Problem to work on: Please express the records from the line with "left elbow: (142, 223, 6)" to the line with "right ankle: (152, 258, 32)" as a two-column CSV with the headers keypoint and coordinates, one row per record. Put each value in a single quoted field and replace any line breaks with spaces.

Keypoint coordinate records
------
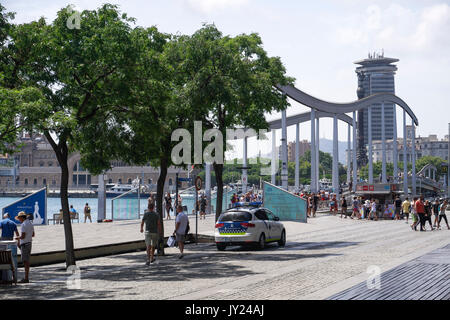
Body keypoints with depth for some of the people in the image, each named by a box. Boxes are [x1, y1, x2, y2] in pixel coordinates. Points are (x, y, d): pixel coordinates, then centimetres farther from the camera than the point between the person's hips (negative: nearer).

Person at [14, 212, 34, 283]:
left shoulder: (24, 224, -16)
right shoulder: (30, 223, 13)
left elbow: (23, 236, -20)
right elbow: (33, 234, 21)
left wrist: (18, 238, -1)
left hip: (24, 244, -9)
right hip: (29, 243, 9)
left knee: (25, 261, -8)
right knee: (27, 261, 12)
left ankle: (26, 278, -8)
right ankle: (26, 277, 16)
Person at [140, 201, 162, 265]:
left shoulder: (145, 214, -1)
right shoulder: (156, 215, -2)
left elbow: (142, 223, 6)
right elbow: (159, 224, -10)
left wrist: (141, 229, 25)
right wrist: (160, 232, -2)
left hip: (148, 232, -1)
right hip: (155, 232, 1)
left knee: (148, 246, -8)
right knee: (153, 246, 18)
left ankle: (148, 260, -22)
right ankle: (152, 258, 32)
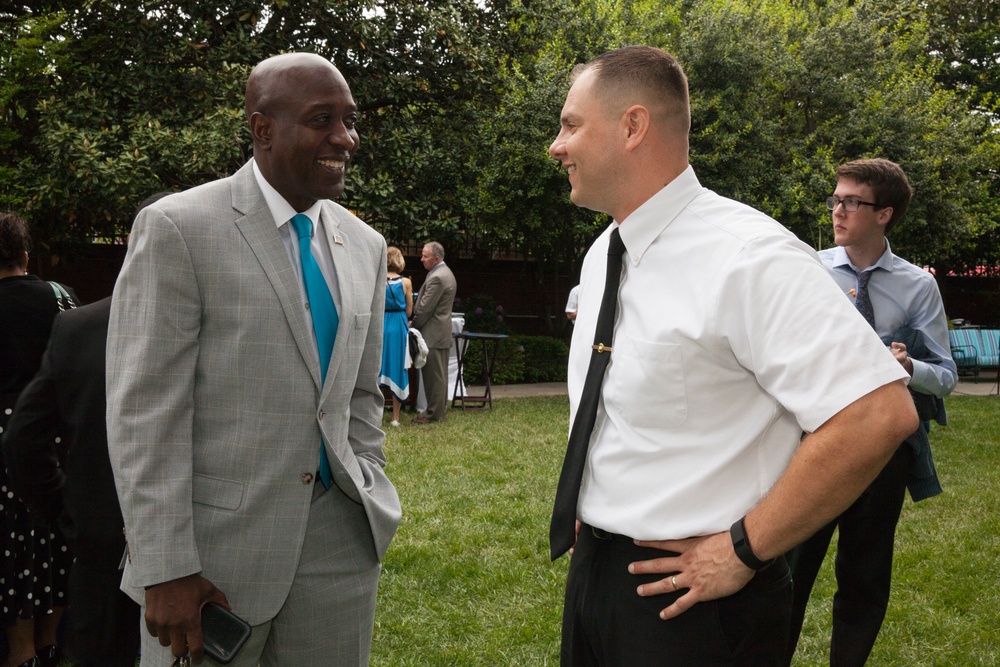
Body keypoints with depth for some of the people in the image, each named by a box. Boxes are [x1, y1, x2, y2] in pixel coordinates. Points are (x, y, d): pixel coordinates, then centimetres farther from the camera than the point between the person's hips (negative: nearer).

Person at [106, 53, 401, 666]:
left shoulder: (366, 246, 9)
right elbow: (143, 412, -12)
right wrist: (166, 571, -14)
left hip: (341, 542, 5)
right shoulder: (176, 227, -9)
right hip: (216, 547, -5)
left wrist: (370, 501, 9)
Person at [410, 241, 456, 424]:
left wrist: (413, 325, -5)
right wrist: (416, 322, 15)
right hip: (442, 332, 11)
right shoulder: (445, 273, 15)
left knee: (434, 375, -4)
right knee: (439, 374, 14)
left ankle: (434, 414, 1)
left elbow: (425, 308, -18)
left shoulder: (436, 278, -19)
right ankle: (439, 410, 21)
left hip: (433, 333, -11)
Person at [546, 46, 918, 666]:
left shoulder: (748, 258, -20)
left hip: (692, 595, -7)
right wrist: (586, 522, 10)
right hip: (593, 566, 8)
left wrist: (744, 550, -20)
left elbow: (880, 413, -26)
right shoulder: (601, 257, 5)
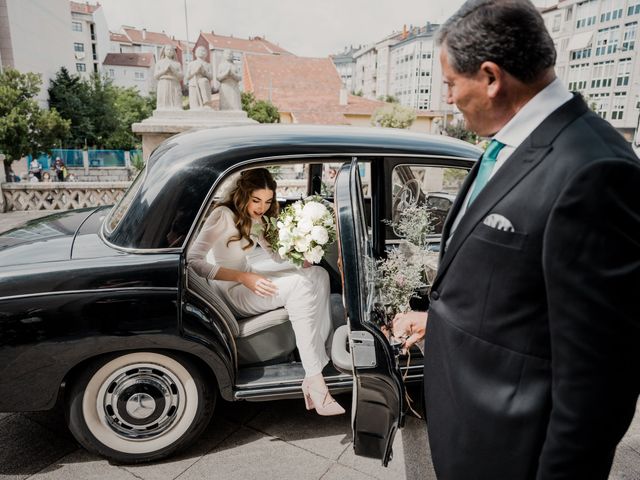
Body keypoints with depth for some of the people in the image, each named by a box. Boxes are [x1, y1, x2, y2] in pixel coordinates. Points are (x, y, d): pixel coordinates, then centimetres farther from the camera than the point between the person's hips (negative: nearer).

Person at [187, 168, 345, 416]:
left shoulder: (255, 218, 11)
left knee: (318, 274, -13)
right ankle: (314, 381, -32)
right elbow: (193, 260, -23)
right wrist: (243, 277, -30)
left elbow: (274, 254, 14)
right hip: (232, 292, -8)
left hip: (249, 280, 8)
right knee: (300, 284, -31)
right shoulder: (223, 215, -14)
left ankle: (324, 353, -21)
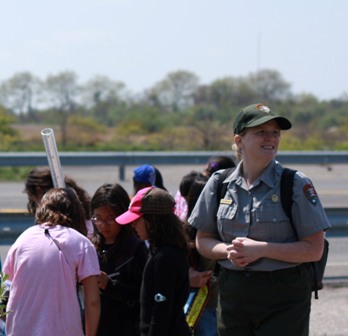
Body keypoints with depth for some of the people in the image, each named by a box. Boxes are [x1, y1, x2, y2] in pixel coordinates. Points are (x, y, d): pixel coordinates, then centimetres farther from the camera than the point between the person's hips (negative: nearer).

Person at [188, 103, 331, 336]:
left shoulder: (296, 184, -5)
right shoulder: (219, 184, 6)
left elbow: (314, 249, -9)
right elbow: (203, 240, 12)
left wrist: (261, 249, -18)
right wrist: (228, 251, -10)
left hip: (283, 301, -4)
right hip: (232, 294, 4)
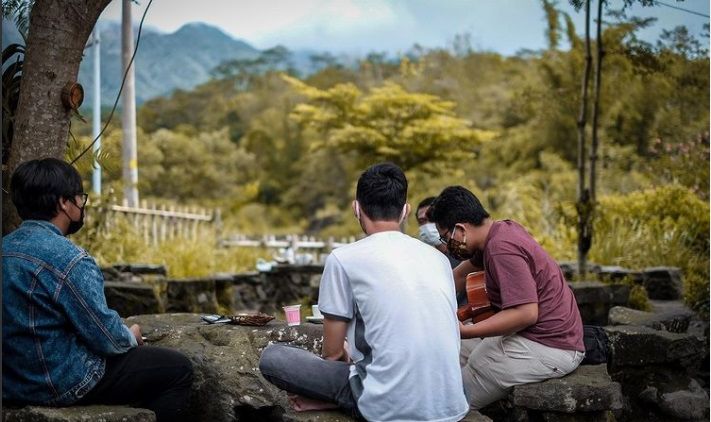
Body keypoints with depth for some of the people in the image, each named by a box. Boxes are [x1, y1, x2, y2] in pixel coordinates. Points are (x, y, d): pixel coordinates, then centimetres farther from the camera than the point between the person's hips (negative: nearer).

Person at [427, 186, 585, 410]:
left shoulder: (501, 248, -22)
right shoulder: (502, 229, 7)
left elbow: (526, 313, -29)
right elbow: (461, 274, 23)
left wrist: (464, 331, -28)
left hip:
------
Solved exercise:
keypoint,coordinates
"left elbow:","(142, 223, 6)"
"right elbow:","(159, 224, -10)"
"left wrist:","(141, 229, 25)"
"right wrist:","(160, 232, -2)"
"left hip:","(148, 232, -1)"
"right hip:","(155, 232, 1)"
"left knee:","(148, 246, -8)"
"right knee:","(153, 246, 18)"
"left ankle:","(148, 260, -22)"
"right ankle:","(152, 258, 32)"